Facebook ThreatsThe U.S. Supreme Court will be ruling on a case in which a man allegedly threatened his ex-spouse on Facebook. The case could affect the nature of freedom of speech as it applies to social networks.

Man Incited Fear with Gruesome Threats

In Elonis v. United States, a Pennsylvania man was accused of violently threatening his ex-wife after they separated in 2010. Among the threatening posts included one that said, "There's one way to love you but a thousand ways to kill you. I'm not going to rest until your body is a mess, soaked in blood and drying from all the little cuts."

Eventually, the woman tried to put a restraining order on her spouse. However, the man responded with an even scarier post, "Fold up your PFA (protection from abuse order) and put it in your pocket. Is it thick enough to stop a bullet?" The man continued with other gruesome threats about killing an FBI agent, hurting police and shooting up a school.

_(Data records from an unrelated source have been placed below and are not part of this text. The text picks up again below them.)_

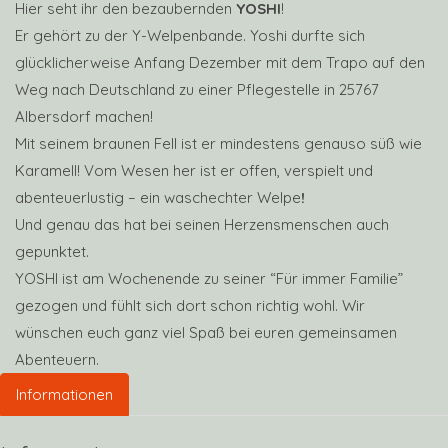
Hier seht ihr den bezaubernden
YOSHI
!
Er gehört zu der Y-Welpenbande. Yoshi durfte sich
glücklicherweise Anfang Dezember mit dem Trapo auf den
Weg nach Deutschland zu einer Pflegestelle in 25767
Albersdorf machen!
Mit seinem braunen Fell ist er mindestens genauso süß wie
Karamell! Vom Wesen her ist er offen, verspielt und
abenteuerlustig – ein waschechter Welpe
!
Und genau das hat bei seinen Herzensmenschen auch
gepunktet.
YOSHI ist am Wochenende zu seiner “Für immer Familie”
gezogen und fühlt sich dort schon richtig wohl. Wir
wünschen euch ganz viel Spaß bei euren gemeinsamen
Abenteuern.
Informationen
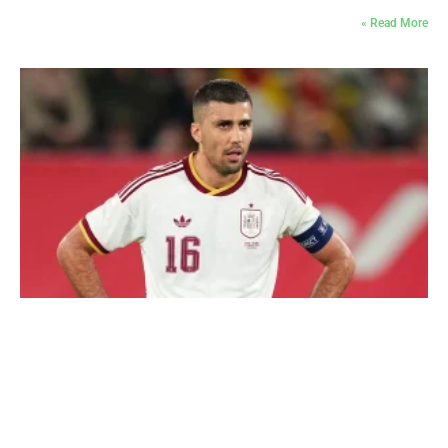
Read More »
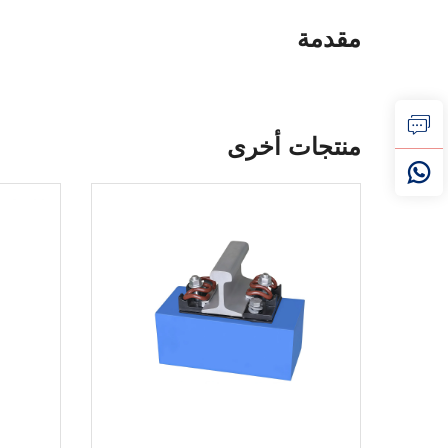
مقدمة
منتجات أخرى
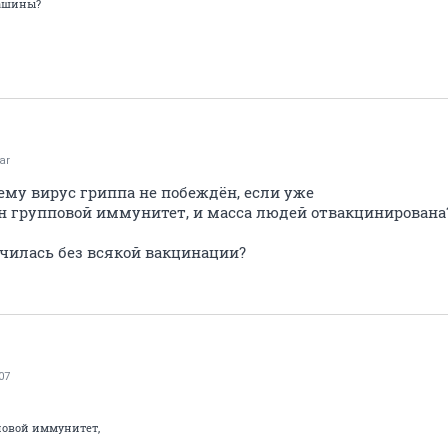
машины?
ar
ему вирус гриппа не побеждён, если уже
н групповой иммунитет, и масса людей отвакцинирована
нчилась без всякой вакцинации?
07
повой иммунитет,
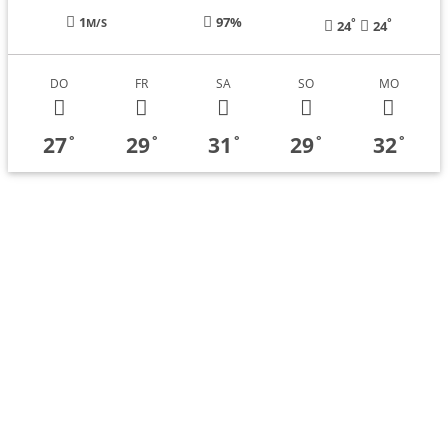
1
97%
°
°
M/S
24
24
DO
FR
SA
SO
MO
27
29
31
29
32
°
°
°
°
°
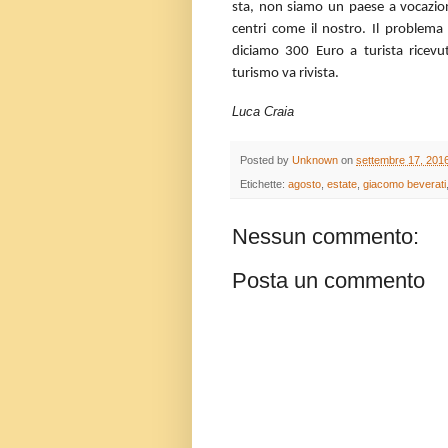
sta, non siamo un paese a vocazione 
centri come il nostro. Il problema
diciamo 300 Euro a turista ricevut
turismo va rivista.
Luca Craia
Posted by
Unknown
on
settembre 17, 201
Etichette:
agosto
,
estate
,
giacomo beverati
Nessun commento:
Posta un commento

In a previous case, the Supreme Court ruled that threatening to harm others with violence is not protected by the right to freedom of speech. This latest case will decide the issue of whether such threats are protected on Facebook or other social media websites.

At this time, the man is in prison because he was convicted of the threat crimes in a federal district court. However, if he is successful in his Supreme Court criminal appeal, he could be released.

Different Views on the Topic

Some believe that the case could represent a pivotal moment for freedom of speech on the Internet and the limitations that will be placed on it in the future. Certain First Amendment advocates claim that statements on social media should not be seen as threats because they can be misconstrued; rather, they believe they should be viewed as statements that happen at the spur of the moment.

However, the National Center for Victims of Crime believes that the man should be convicted in this case. According to the center, people who are threatened by stalkers suffer emotionally, financially and socially as a result of the abuse -- and it does not matter what the actual intent of the person was while making the threats.